And second, I'm just not interested in TV all that much anymore. I'm going to finish watching Alias, I think, and then I'm gonna stop. It's just not worth it anymore. I get all judgmental about portrayal and characterization and story. I get so worried about all of it, and I'm tired. Life should have more to look forward to than television. I think it's become a spotlight in my life rather than a garnish and I'm really disenchanted with the whole industry right now.
And you know, after not watching the Lord of the Rings movies for a couple of years and going back and rereading the books a couple of times - it just means more to me. All the elements and nuances, I really love the books. And all my old vision of them is coming back, I think. And I'm interested to see what my own personal artistic vision is capable of. So.

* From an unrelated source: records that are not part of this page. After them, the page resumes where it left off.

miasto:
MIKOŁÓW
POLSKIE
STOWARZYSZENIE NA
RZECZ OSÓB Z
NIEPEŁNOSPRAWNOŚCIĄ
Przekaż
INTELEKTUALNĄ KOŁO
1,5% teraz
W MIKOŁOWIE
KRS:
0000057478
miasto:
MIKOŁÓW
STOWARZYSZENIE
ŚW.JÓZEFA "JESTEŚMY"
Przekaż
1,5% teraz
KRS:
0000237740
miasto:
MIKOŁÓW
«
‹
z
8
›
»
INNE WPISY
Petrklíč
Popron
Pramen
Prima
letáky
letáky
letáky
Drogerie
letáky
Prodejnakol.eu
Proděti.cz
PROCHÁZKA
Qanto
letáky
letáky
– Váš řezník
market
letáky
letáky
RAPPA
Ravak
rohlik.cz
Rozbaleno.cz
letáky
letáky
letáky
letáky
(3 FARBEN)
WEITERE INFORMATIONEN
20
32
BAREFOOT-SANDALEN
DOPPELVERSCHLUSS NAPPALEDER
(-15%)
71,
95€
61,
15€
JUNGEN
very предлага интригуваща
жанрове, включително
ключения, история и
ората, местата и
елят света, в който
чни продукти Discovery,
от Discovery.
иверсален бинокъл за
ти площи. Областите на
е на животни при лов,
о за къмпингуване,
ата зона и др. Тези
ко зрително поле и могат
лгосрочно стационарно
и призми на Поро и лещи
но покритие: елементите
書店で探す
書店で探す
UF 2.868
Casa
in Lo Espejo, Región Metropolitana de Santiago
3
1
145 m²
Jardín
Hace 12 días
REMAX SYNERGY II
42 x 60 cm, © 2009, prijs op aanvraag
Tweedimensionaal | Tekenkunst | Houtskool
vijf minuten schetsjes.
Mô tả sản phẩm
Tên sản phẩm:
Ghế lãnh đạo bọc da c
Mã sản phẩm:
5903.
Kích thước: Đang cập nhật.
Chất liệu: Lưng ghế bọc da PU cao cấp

Am I going to miss not having seen them on "the big screen"? Maybe. But there's one thing I've learned over the years is that it all comes back. At the very least it'll be showing somewhere in theaters again before the 3rd movie comes out. Maybe then I'll be able to just make a day of it.
Also, as a side note, I haven't seen the trailers. I haven't read the articles. I am trying to be very all encompassing about not knowing anything about it. So if you know me (like in real life), don't come telling me about it after you've seen it (and I know all of you are going at midnight, together). Don't be jerks. I will also be avoiding Tumblr for several WEEKS after the debut, because, really, it's like SPOILER ALERT out the wazoo. I know when a new trailer's come out because my feed is absolutely FLOODED with gifs and screen shots and you just have to wonder what it is that these people DO all day. I mean, really? HOLY CROWS, guys, do you know how many times I've nearly killed myself trying to shut down a page with my eyes closed? It's gotten to the point that I just see a HINT of beard and . . . it can get scary. I know all the cues for the trailer's on TV, too. I have run into many walls trying to leave the room with eyes closed and hands over my ears.
I am listening to the music, however. I have pre-ordered the album. Because I'm pretty sure Howard Shore eats lunch with angels or something. At the very least he has some part of Tolkien's brain in a jar somewhere, because in all seriousness - an echo of that music is what I heard when my dad read it to me as a kid. No joke.